Given:
- Triangle ABC with medians CD and BE intersecting at point O.
- Ratio of area of triangle ODE to triangle ABC is 1:12.

To find:
The correct option.

Solution:
1. Understanding the concept:
- In a triangle, the medians are the line segments joining a vertex to the midpoint of the opposite side.
- The medians of a triangle intersect each other at a point called the centroid.
- The centroid divides each median into two segments. The segment joining the centroid to a vertex is twice as long as the segment joining the midpoint of the opposite side to the centroid.
- The ratio of areas of two triangles with the same base is equal to the ratio of their corresponding heights.

2. Finding the ratio of areas:
- Let the area of triangle ABC be A.
- The ratio of areas of triangle ODE to triangle ABC is given as 1:12.
- Hence, the area of triangle ODE = 1/12 * A.
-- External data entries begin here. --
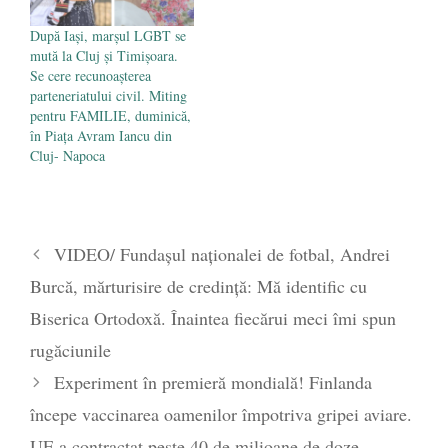
După Iași, marșul LGBT se
mută la Cluj și Timișoara.
Se cere recunoașterea
parteneriatului civil. Miting
pentru FAMILIE, duminică,
în Piața Avram Iancu din
Cluj- Napoca
VIDEO/ Fundașul naționalei de fotbal, Andrei
Burcă, mărturisire de credință: Mă identific cu
Biserica Ortodoxă. Înaintea fiecărui meci îmi spun
rugăciunile
Experiment în premieră mondială! Finlanda
începe vaccinarea oamenilor împotriva gripei aviare.
UE a contractat peste 40 de milioane de doze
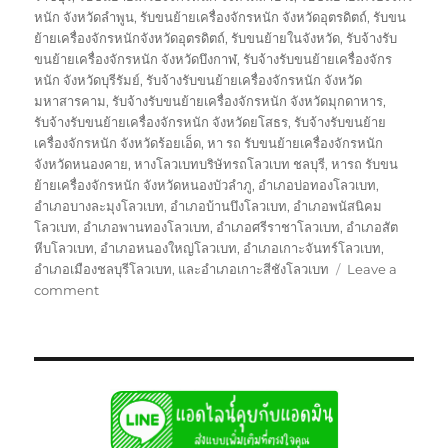
หนัก จังหวัดลำพูน
,
รับขนย้ายเครื่องจักรหนัก จังหวัดอุตรดิตถ์
,
รับขน
ย้ายเครื่องจักรหนักจังหวัดอุตรดิตถ์
,
รับขนย้ายในจังหวัด
,
รับจ้างรับ
ขนย้ายเครื่องจักรหนัก จังหวัดบึงกาฬ
,
รับจ้างรับขนย้ายเครื่องจักร
หนัก จังหวัดบุรีรัมย์
,
รับจ้างรับขนย้ายเครื่องจักรหนัก จังหวัด
มหาสารคาม
,
รับจ้างรับขนย้ายเครื่องจักรหนัก จังหวัดมุกดาหาร
,
รับจ้างรับขนย้ายเครื่องจักรหนัก จังหวัดยโสธร
,
รับจ้างรับขนย้าย
เครื่องจักรหนัก จังหวัดร้อยเอ็ด
,
หา รถ รับขนย้ายเครื่องจักรหนัก
จังหวัดหนองคาย
,
หางโลวเบทบริษัทรถโลวเบท ชลบุรี
,
หารถ รับขน
ย้ายเครื่องจักรหนัก จังหวัดหนองบัวลำภู
,
อำเภอบ่อทองโลวเบท
,
อำเภอบางละมุงโลวเบท
,
อำเภอบ้านบึงโลวเบท
,
อำเภอพนัสนิคม
โลวเบท
,
อำเภอพานทองโลวเบท
,
อำเภอศรีราชาโลวเบท
,
อำเภอสัต
หีบโลวเบท
,
อำเภอหนองใหญ่โลวเบท
,
อำเภอเกาะจันทร์โลวเบท
,
อำเภอเมืองชลบุรีโลวเบท
,
และอำเภอเกาะสีชังโลวเบท
Leave a
on
comment
บริษัท
รถ
โลวเบท
ชลบุรี
บรรทุก
รับ
ส่ง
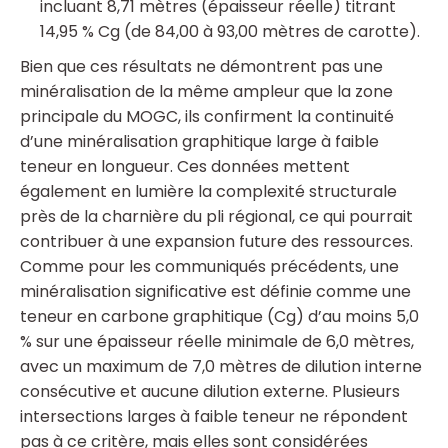
incluant 8,71 mètres (épaisseur réelle) titrant
14,95 % Cg (de 84,00 à 93,00 mètres de carotte).
Bien que ces résultats ne démontrent pas une
minéralisation de la même ampleur que la zone
principale du MOGC, ils confirment la continuité
d’une minéralisation graphitique large à faible
teneur en longueur. Ces données mettent
également en lumière la complexité structurale
près de la charnière du pli régional, ce qui pourrait
contribuer à une expansion future des ressources.
Comme pour les communiqués précédents, une
minéralisation significative est définie comme une
teneur en carbone graphitique (Cg) d’au moins 5,0
% sur une épaisseur réelle minimale de 6,0 mètres,
avec un maximum de 7,0 mètres de dilution interne
consécutive et aucune dilution externe. Plusieurs
intersections larges à faible teneur ne répondent
pas à ce critère, mais elles sont considérées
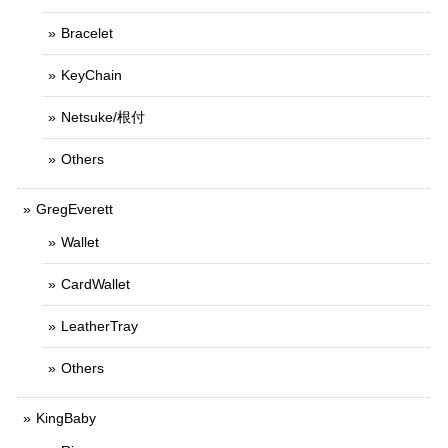
Bracelet
KeyChain
Netsuke/根付
Others
GregEverett
Wallet
CardWallet
LeatherTray
Others
KingBaby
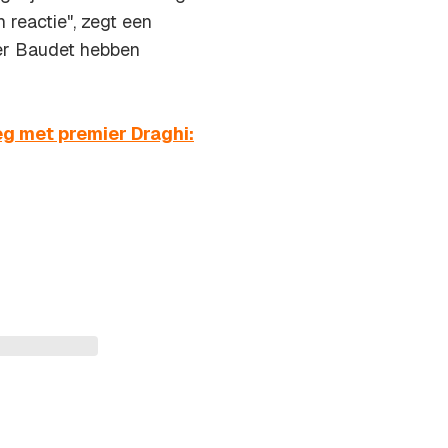
 reactie", zegt een
er Baudet hebben
eg met premier Draghi:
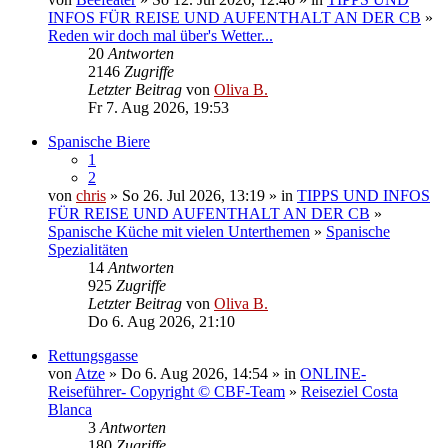
INFOS FÜR REISE UND AUFENTHALT AN DER CB
»
Reden wir doch mal über's Wetter...
20
Antworten
2146
Zugriffe
Letzter Beitrag
von
Oliva B.
Fr 7. Aug 2026, 19:53
Spanische Biere
1
2
von
chris
» So 26. Jul 2026, 13:19 » in
TIPPS UND INFOS
FÜR REISE UND AUFENTHALT AN DER CB
»
Spanische Küche mit vielen Unterthemen
»
Spanische
Spezialitäten
14
Antworten
925
Zugriffe
Letzter Beitrag
von
Oliva B.
Do 6. Aug 2026, 21:10
Rettungsgasse
von
Atze
» Do 6. Aug 2026, 14:54 » in
ONLINE-
Reiseführer- Copyright © CBF-Team
»
Reiseziel Costa
Blanca
3
Antworten
180
Zugriffe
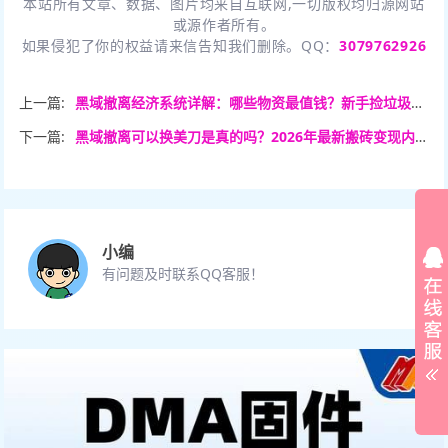
本站所有文章、数据、图片均来自互联网,一切版权均归源网站
或源作者所有。
如果侵犯了你的权益请来信告知我们删除。QQ：
3079762926
上一篇:
黑域撤离经济系统详解：哪些物资最值钱？新手捡垃圾致富手册。
下一篇:
黑域撤离可以换美刀是真的吗？2026年最新搬砖变现内幕大揭秘！
小编
有问题及时联系QQ客服！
3. Finding the ratio of heights:
- Since O is the centroid of triangle ABC, the ratio of the lengths of the segments OD and CD is 2:1.
- Similarly, the ratio of the lengths of the segments OE and BE is also 2:1.

4. Finding the ratio of areas using the ratio of heights:
- The ratio of the heights of triangle ODE and triangle ABC is also 2:1, since the heights are measured from the same base.
- Therefore, the ratio of the areas of triangle ODE and triangle ABC is equal to the square of the ratio of their heights.
- Hence, the ratio of the areas of triangle ODE and triangle ABC is (2:1)^2 = 4:1.

5. Comparing the ratio of areas:
- The given ratio of areas is 1:12, and the ratio of areas calculated using the heights is 4:1.
- Since the two ratios are not the same, the correct option is not 4:1.
- To find the correct option, we need to simplify the ratio of areas obtained using the heights.
- The ratio of areas 4:1 can be simplified to 1:1 by dividing both sides by 4.
- Hence, the correct option is 1:12, which matches the given ratio of areas.

Therefore, the correct option is A) 1:12.